On Monday Irish diplomats will join the European Commission Brexit taskforce and UK negotiators for the first of another round of technical discussions about Irish issues. Eight days of talks on Ireland are scheduled to be held in Brussels over the next month.

It was a busy summit that, as Mr Tusk put it, saw EU leaders face up “to a number of specific global economic and political risks, including those related to the actions” of Presidents Trump, Putin and Erdogan, and to Brexit negotiations.

Leaders condemned trade measures threatened by the United States, backed the United Kingdom's accusing finger pointed at Russia over the poisoning of Sergei and Yulia Skripal in Salisbury, and denounced Turkish "illegal" actions in the eastern Mediterranean, the Aegean Sea and Syria. They expressed their "full solidarity with Cyprus and Greece" ahead of what will prove a difficult summit with Turkey in Bulgaria on Monday.

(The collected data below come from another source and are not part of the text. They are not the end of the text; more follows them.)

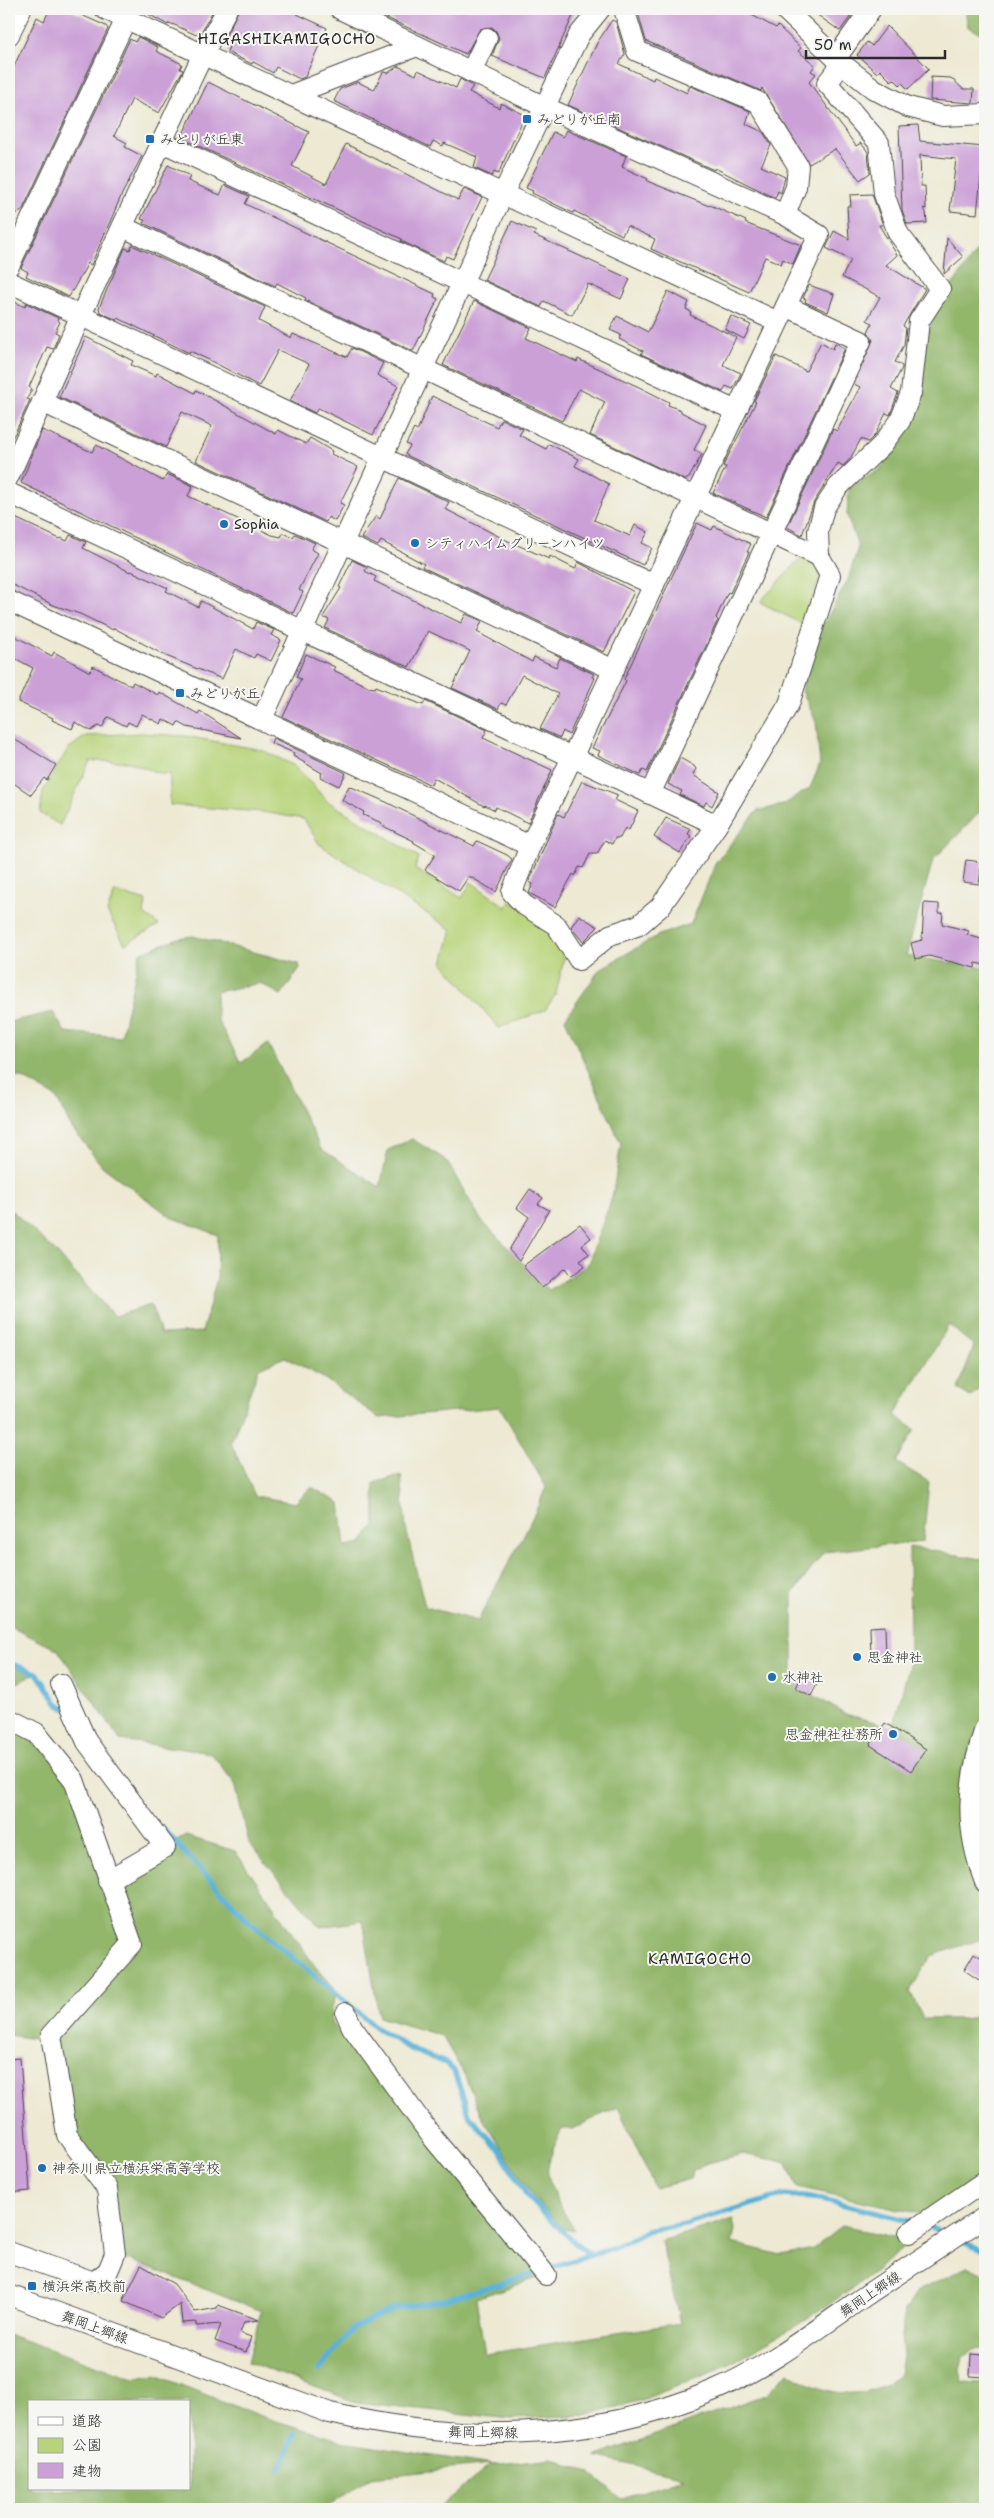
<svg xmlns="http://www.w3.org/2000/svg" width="994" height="2518" font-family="'Shantell Sans','Klee One',sans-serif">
  <rect width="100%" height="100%" fill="#f6f6f2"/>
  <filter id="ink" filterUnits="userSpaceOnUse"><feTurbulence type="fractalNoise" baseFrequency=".02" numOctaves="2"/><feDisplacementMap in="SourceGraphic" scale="10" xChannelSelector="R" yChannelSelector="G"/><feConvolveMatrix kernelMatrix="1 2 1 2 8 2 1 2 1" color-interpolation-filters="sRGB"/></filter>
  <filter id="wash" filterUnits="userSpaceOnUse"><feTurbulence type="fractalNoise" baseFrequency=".0096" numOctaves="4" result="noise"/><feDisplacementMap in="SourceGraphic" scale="20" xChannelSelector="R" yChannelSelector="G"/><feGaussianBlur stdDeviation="1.12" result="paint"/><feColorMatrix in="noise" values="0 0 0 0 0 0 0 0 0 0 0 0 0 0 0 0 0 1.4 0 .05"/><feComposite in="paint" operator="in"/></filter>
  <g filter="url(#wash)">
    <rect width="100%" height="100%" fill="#ede9d3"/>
    <g fill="#b8d47b" stroke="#728053">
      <path d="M801 558 816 566 820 576 804 625 760 602Z"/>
      <path d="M141 733 185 736 262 750 295 766 327 801 419 857 415 869 462 898 471 882 506 907 510 901 547 924 564 958 556 994 545 1010 499 1028 443 963 452 930 319 844 304 819 262 812 170 805V774H161L130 762 90 761 60 825 40 813 43 791 68 749 86 736Z"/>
      <path d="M115 892 146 901 144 914 159 925 125 944 107 912Z"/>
    </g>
    <g fill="#92b66b" stroke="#5e704b" fill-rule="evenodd">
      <path d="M965 9H985V53L983 34 968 27Z"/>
      <path d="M983 242 985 243V807L933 860 906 956 985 968V1383L970 1397 958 1389 974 1346 949 1325 895 1415 915 1430 896 1462 929 1482 923 1541 824 1552 793 1594V1683L845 1714 893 1727 910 1662 909 1547 982 1559 985 1556V1714L962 1771 964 1837 985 1908V1938L931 1956 910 1991 923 2019H963L985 2016V2177L927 2215 797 2187 786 2162 742 2154 708 2163 693 2170 691 2179 655 2188 618 2107 572 2129H562C557 2139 546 2164 548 2174 551 2194 565 2214 575 2231L564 2229 532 2196 482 2117 464 2074 442 2036 379 2017 363 1921 320 1927 249 1843 235 1784 211 1753 120 1740 58 1650 9 1626V1208L52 1248 114 1316 151 1305 161 1334 202 1332 217 1278 218 1235 171 1217 103 1167 71 1127 56 1097 21 1077H9V1022L53 1012 65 1032 121 1037 140 953 178 938 193 936 299 964 300 968 281 995 260 983 216 992 217 1019 241 1063 268 1044 321 1149 380 1187 388 1150 412 1139 446 1160 481 1220 549 1290 587 1266 612 1198 621 1144 565 1019 600 969 659 935 691 924 716 862 757 811 783 805 810 788 820 764 816 722 801 688 819 633 848 580 858 547 847 515 849 488 879 470 890 457 919 394 922 347 941 301ZM285 1357 325 1379 379 1418 500 1407 546 1487C528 1533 500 1576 478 1621L425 1607 406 1529 401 1475 374 1483 375 1525 362 1543 345 1546 340 1503 311 1487 295 1503 255 1496 231 1443 259 1368Z"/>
      <path d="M9 1663 37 1673 9 1687Z"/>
      <path d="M9 1719 74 1780 108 1879 186 1836 235 1851 315 1966 335 1988 331 2023 433 2138 546 2275 476 2298 485 2354 680 2323 661 2241 733 2219 735 2229 732 2243 781 2255 813 2249 842 2226 912 2241 865 2279 796 2326 715 2371 642 2400 586 2415 511 2419 355 2402 248 2362 261 2311 115 2254 107 2189 67 2135 52 2042 9 2035Z"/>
      <path d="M967 2266 985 2275V2350L972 2351 963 2357 960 2370 962 2383 985 2384V2509H436L491 2465 371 2477 323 2509H9V2335L133 2378 155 2375 263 2417 349 2443 492 2465 553 2458 590 2473 622 2499 684 2477 595 2457 765 2395 788 2372C825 2396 863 2403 900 2375L903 2355 901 2336 905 2310 917 2291ZM29 2402H189V2489H29Z"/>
    </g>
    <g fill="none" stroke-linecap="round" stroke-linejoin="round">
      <g stroke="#59b1d6" stroke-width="5.5">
        <path d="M9 1663 37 1673 58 1704 65 1708"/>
        <path d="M161 1827 249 1921 378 2029 412 2050 446 2063 454 2071 470 2117 499 2149 528 2197 574 2242 591 2255 615 2248 646 2231 684 2224 784 2195 822 2199 917 2223"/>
        <path d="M926 2226 947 2235"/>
        <path d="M958 2240 985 2251"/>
        <path d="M546 2269 591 2255"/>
        <path d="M319 2370 352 2329 392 2309 444 2300 538 2272"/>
        <path d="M281 2468 295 2433"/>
      </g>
    </g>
    <g id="blocks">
      <g fill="#cba0d7">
        <path d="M50 9H68L106 26 108 29 22 211 13 215 9 205V77L37 17 44 21Z"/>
        <path d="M139 9H214L201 32 199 30 196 35 177 26 169 23 168 25Z"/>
        <path d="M239 9H301L297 14 327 28 305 77 300 79 276 67 273 73 259 65 253 62 252 64 227 52 229 46 222 43Z"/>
        <path d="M367 9H576L545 78 492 56 499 38 496 31 492 27 480 29 466 54Z"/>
        <path d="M637 9H730L744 15 746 12 776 28 778 26 801 48 798 51 815 65 811 71 816 74 809 82 856 146 861 143 868 152 870 173 860 180 835 149 809 164 762 88 761 91 646 41Z"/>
        <path d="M809 9H856L840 31Z"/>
        <path d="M612 20 616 22 625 54 619 64 653 80 654 77 687 93 690 86 750 111 746 124 763 132 771 145 761 166 785 177 781 193 778 191 775 198 715 168 714 170 568 105 597 43Z"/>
        <path d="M887 26 929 69 908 89 902 83 900 85 894 79 891 81 880 70 877 73 857 55 867 42 872 46Z"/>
        <path d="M138 37 158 47 156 51 182 64 180 69 183 70 159 113 132 99 114 136 127 143 125 147 142 156 122 194 91 265 88 263 69 297 26 276 28 272 21 268 130 39 135 42Z"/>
        <path d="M398 66 416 75 418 70 456 88 460 79 473 86 469 92 499 108 501 103 525 115 498 174 494 172 492 176 474 168 477 157 444 143 443 146 433 141 430 147 334 101 340 89 358 82 374 90 383 72 388 73Z"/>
        <path d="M931 77 951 78 963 89H974L973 103 930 100Z"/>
        <path d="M208 82 309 132 292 166 326 184 346 144 458 200 464 189 482 197 453 259 446 256 444 261 401 241 402 239 181 138Z"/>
        <path d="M918 125 920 141 984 147 977 214 950 211 956 159 920 155 921 186H925L926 209 923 208 926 212 927 223 907 224 902 210 899 126Z"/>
        <path d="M566 130 626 156 622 167 648 179 647 181 709 206 710 205 746 221 745 223 801 245 793 264 783 259 781 264 765 257 749 292 651 249 655 239 627 226 622 235 574 211 573 213 532 193 533 191 526 188 553 132 563 137Z"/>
        <path d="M168 165 190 176 188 181 220 195 225 185 249 196 245 204 435 294 434 297 438 299 413 351 305 300 306 298 277 283 275 286 143 223 145 220 141 219Z"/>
        <path d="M872 194 883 225H879L897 255 886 265 925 289 903 326 906 328 904 345 895 362 902 366V368L891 389 898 393 890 415 886 413 875 435 868 442 861 439 850 459 843 466 838 463 814 502 802 535 787 527 833 429 837 431 860 387 854 384 873 340 868 332 872 323 867 320 880 297 842 277 851 260 826 248 834 231 849 239 847 206H851L850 195Z"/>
        <path d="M512 221 536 232 534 235 630 279 621 299 588 284 572 315 544 301 541 307 484 280Z"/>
        <path d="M947 238 963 257 944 274Z"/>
        <path d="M132 245 265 307 259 321 291 338 293 334 347 357 352 348 383 363 377 375 398 386 373 435 318 408 315 413 290 401 309 364 278 350 259 386 209 360 190 351 189 353 118 318 117 320 100 312 99 308 125 248 130 250Z"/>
        <path d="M809 285 834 294 828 312 805 302 806 299 803 298Z"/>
        <path d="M668 291 689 302 686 309 691 312 690 315 736 337 723 365 741 373 733 389 726 386 723 392 641 354 643 351 619 339 621 335 610 330 617 316 648 332Z"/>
        <path d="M9 299 25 307 26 303 58 318 57 320 60 322 55 332 59 334 53 349 47 347 29 387 32 389 27 399 30 400 15 433 9 442Z"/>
        <path d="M474 301 531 328 526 338 577 362 578 359 639 387 669 402 668 405 681 410V412L706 425 694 450 702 454 689 478 685 480 590 435 605 402 579 389 562 421 443 365Z"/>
        <path d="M731 316 751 325 744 339 725 329Z"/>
        <path d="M86 337 133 361 131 365 156 376 157 373 195 393 196 390 276 434 278 430 306 444 310 438 332 451 331 454 358 467 340 503 344 505 335 521 328 517 326 522 196 461 212 426 182 412 166 447 59 397Z"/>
        <path d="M821 342 833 349 835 343 845 348 766 517 713 493 726 467 723 466 756 402 754 401 776 356 806 371Z"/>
        <path d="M432 396 497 427 501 419 523 429 519 435 546 449 549 444 579 459 575 466 609 484 594 520 630 536 635 525 648 532 642 543 652 548 643 565 408 456 405 454 410 446 406 444 414 429 417 431Z"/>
        <path d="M42 430 92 452 96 445 163 481 167 474 193 486 188 496 272 535 281 537 283 533 293 537 295 534 315 543 311 549 318 553 299 590 303 592 293 613 21 483Z"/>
        <path d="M399 478 449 502 445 509 506 540 549 559 550 556 575 569 578 562 634 592 604 652 422 567 424 564 381 541 378 546 361 538 376 516 380 519Z"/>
        <path d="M9 515 60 539 61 538 67 541 70 535 86 542 83 548 130 572 131 571 168 588 166 591 198 607 201 601 253 629 256 622 274 630 271 635 281 640 271 661 256 654 254 658 236 649 222 679 166 656 114 628 113 630 80 614 53 605 9 583Z"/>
        <path d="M697 523 712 530 714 526 751 544 747 552H749L730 593 728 592 716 618 718 620 647 772 643 770 640 775 598 755 600 751 592 748 626 681 624 679Z"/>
        <path d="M352 560 367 567 365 571 376 577 374 581 461 623 466 614 482 621 477 632 532 662 534 657 556 667 560 658 594 674 592 677 595 678 569 735 563 731 560 738 540 729 558 694 522 675 506 705 501 703 498 709 452 688 470 651 428 631 409 667 325 628 329 620 323 617 341 588 339 587Z"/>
        <path d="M9 633 52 656 54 652 90 672 93 666 131 686 133 682 158 695 159 692 198 714 200 711 241 738 187 727 178 722 176 726 163 719 161 724 142 714 136 726 128 722 126 726 108 717 102 728 98 726 91 731 75 722 72 729 52 720 53 718 18 702 33 668 9 655Z"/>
        <path d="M306 654 335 667 333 670 369 687 375 688 376 686 423 705 425 701 487 730 483 738 552 770 528 823 496 807 495 810 485 805 484 806 434 778 431 785 283 717 301 679 296 677Z"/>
        <path d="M9 736 56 765 47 780 44 778 31 795 9 780Z"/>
        <path d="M273 738 346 773 339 786 320 777 322 773 293 756 294 753 271 743Z"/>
        <path d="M680 758 694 766 696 769 693 775 719 792 712 806 706 802 704 806 680 795 682 791 668 784Z"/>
        <path d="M582 781 618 795 615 800 638 811 629 830 625 828 620 838H615L612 844 605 840 597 854H590L583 868 579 867 575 876 573 874 555 907 529 893 533 884 529 882 558 814 564 817Z"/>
        <path d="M349 786 386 802 474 846 477 841 507 855 512 859 496 892 469 876 459 891 425 870 435 855 413 842 414 841 381 825 382 823 363 815 364 812 342 800Z"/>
        <path d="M666 818 691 829 688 834 691 836 680 853 654 837Z"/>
        <path d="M966 860 982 862 979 884 963 882Z"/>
        <path d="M924 903 939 904V913H943L942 924 969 931 967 935 985 940V965L976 963 975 968 929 956 915 959 911 943 922 940Z"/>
        <path d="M579 915 598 927 583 942 571 927Z"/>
        <path d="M530 1189 543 1198 538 1204 549 1210 519 1261 509 1250 529 1217 517 1208Z"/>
        <path d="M580 1224 591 1238 582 1245 589 1254 580 1260 585 1266 571 1276 565 1268 542 1288 523 1266Z"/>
        <path d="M885 1626 886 1658H871L870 1627Z"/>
        <path d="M804 1670 820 1678 811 1696 796 1688Z"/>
        <path d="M885 1723 926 1749 911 1771 870 1745Z"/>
        <path d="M974 1953 985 1960V1984L964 1970Z"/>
        <path d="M20 2058 30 2191 9 2193V2059Z"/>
        <path d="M141 2265 174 2284 195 2312 217 2308 218 2305 259 2320 244 2322 240 2333 251 2337 246 2352 215 2341 221 2324 196 2326V2322L182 2323 180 2304 161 2318 123 2301Z"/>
        <path d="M971 2354 985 2355V2377L970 2376Z"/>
      </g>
    </g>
  </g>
  <g filter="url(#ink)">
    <use href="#blocks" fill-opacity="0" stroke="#484844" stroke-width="1"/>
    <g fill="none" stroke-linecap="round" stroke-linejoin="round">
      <g stroke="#484844" stroke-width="22">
        <g id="minor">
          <path d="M105 9 778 322"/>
          <path d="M340 9 545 107 785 215"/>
          <path d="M624 9 637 51 758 102 798 166 796 187 785 215 819 235 786 306"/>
          <path d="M784 9 842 64 874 89 908 107 943 116 985 114"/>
          <path d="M9 35 21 9"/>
          <path d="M836 58 871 9"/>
          <path d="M471 72 487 38"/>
          <path d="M291 95 417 46"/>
          <path d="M162 142 736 411"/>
          <path d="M123 227 819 556"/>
          <path d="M9 266 126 19"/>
          <path d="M9 282 654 585"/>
          <path d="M42 402 614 670"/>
          <path d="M9 476 81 315 203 54 227 9"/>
          <path d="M9 493 717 825"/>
          <path d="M9 601 530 846"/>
          <path d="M262 719 503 194 579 35 600 9"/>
          <path d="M650 794 861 341 786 306 530 846 512 892 524 905 556 925 579 960 610 935 639 925 660 907 717 825 789 704 830 575 819 556 818 531 824 508 838 487 882 445 900 421 911 393 919 321 940 289 898 233 884 194 879 143 827 83 842 64"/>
          <path d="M61 1684 87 1742 165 1847 108 1880"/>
          <path d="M9 1719 36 1733 74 1780 132 1944 51 2035 67 2135 107 2189 115 2254 108 2271 94 2282 9 2252"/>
          <path d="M985 1728C967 1783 964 1827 985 1882"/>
          <path d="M346 2013 352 2027 433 2138 546 2275"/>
          <path d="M909 2233 985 2181"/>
          <path d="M9 2295 330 2413C457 2443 590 2442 712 2391 767 2368 816 2330 865 2296 905 2269 945 2243 985 2217"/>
        </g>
      </g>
      <use href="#minor" stroke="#fff" stroke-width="20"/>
    </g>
  </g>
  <g fill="#1f6fb2" stroke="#f6f6f2" stroke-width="2">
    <rect x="522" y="114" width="10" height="10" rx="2.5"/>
    <rect x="145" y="134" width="10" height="10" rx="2.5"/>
    <circle cx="224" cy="524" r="5"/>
    <circle cx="415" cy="543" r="5"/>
    <rect x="175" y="688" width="10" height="10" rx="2.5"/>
    <circle cx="857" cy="1657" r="5"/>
    <circle cx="772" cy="1677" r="5"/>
    <circle cx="893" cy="1734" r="5"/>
    <circle cx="42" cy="2168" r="5"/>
    <rect x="27" y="2281" width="10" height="10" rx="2.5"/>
  </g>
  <g text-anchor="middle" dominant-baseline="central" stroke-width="4" stroke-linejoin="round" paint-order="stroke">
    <g font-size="14" fill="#2b2b2b" stroke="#f6f6f2" text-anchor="start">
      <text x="537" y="119">みどりが丘南</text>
      <text x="160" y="139">みどりが丘東</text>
      <text x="234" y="524">Sophia</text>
      <text x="425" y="543">シティハイムグリーンハイツ</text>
      <text x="190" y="693">みどりが丘</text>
      <text x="867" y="1657">思金神社</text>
      <text x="782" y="1677">水神社</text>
      <text x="883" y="1734" text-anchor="end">思金神社社務所</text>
      <text x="52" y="2168">神奈川県立横浜栄高等学校</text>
      <text x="42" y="2286">横浜栄高校前</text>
    </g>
    <g font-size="14" fill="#2b2b2b" stroke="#f6f6f2">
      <text transform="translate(870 2294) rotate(-34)">舞岡上郷線</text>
      <text transform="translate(95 2327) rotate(20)">舞岡上郷線</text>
      <text transform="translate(483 2432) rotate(1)">舞岡上郷線</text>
    </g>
    <g font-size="15" letter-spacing="1" fill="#2b2b2b" stroke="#f6f6f2">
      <text x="287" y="39">HIGASHIKAMIGOCHO</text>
      <text x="700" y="1959">KAMIGOCHO</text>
    </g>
  </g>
  <rect width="994" height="2518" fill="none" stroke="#f6f6f2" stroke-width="30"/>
  <rect x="28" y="2400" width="162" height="90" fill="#f6f6f2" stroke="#a5a5a2"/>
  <rect x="38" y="2417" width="25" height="8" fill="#ffffff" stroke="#a5a5a2"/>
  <text x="72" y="2426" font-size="15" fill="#2b2b2b">道路</text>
  <rect x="38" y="2438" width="25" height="15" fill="#b8d47b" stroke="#a5a5a2"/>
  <text x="72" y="2450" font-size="15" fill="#2b2b2b">公園</text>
  <rect x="38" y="2463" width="25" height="15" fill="#cba0d7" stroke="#a5a5a2"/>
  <text x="72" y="2476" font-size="15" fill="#2b2b2b">建物</text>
  <path d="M806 50v8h139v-8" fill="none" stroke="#2b2b2b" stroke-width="2.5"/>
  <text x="814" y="50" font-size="15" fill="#2b2b2b" stroke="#f6f6f2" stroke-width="4" paint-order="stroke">50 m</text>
</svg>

EU enlargement will definitely not be on the agenda, journalists were told.

Skripal poisoning

Mr Tusk said of Salisbury that he was “personally especially pleased that, despite the tough Brexit negotiations, the European Union has demonstrated unanimous and unequivocal unity with the UK in the face of this attack”.

Leaders agreed to call the EU ambassador to Moscow back to Brussels for consultations, and up to 10 member states, including Ireland, pledged that they would examine national measures, including the expulsion of diplomats in retaliation. They agreed it was “highly likely” that Russia was involved.

The 19 euro-zone leaders, at their subsummit, reflected agreement on upgrading the union’s bailout arm, the European Stability Mechanism, which could monitor country debt and analyse long-term economic growth.

But Taoiseach Leo Varadkar was adamant, with the support of several other states, that it should remain intergovernmental and not be incorporated into the ambit of the commission.

Disagreement remains over the introduction of fiscal measures that could help stem economic shocks across the euro zone.

The controversial new secretary general of the European Commission, Martyn Selmayr, whose appointment has caused a storm of criticism, will, however, take away some comfort from the summit: lavish praise from President Macron, Chancellor Merkel and his boss, the commission’s president, Jean-Claude Juncker.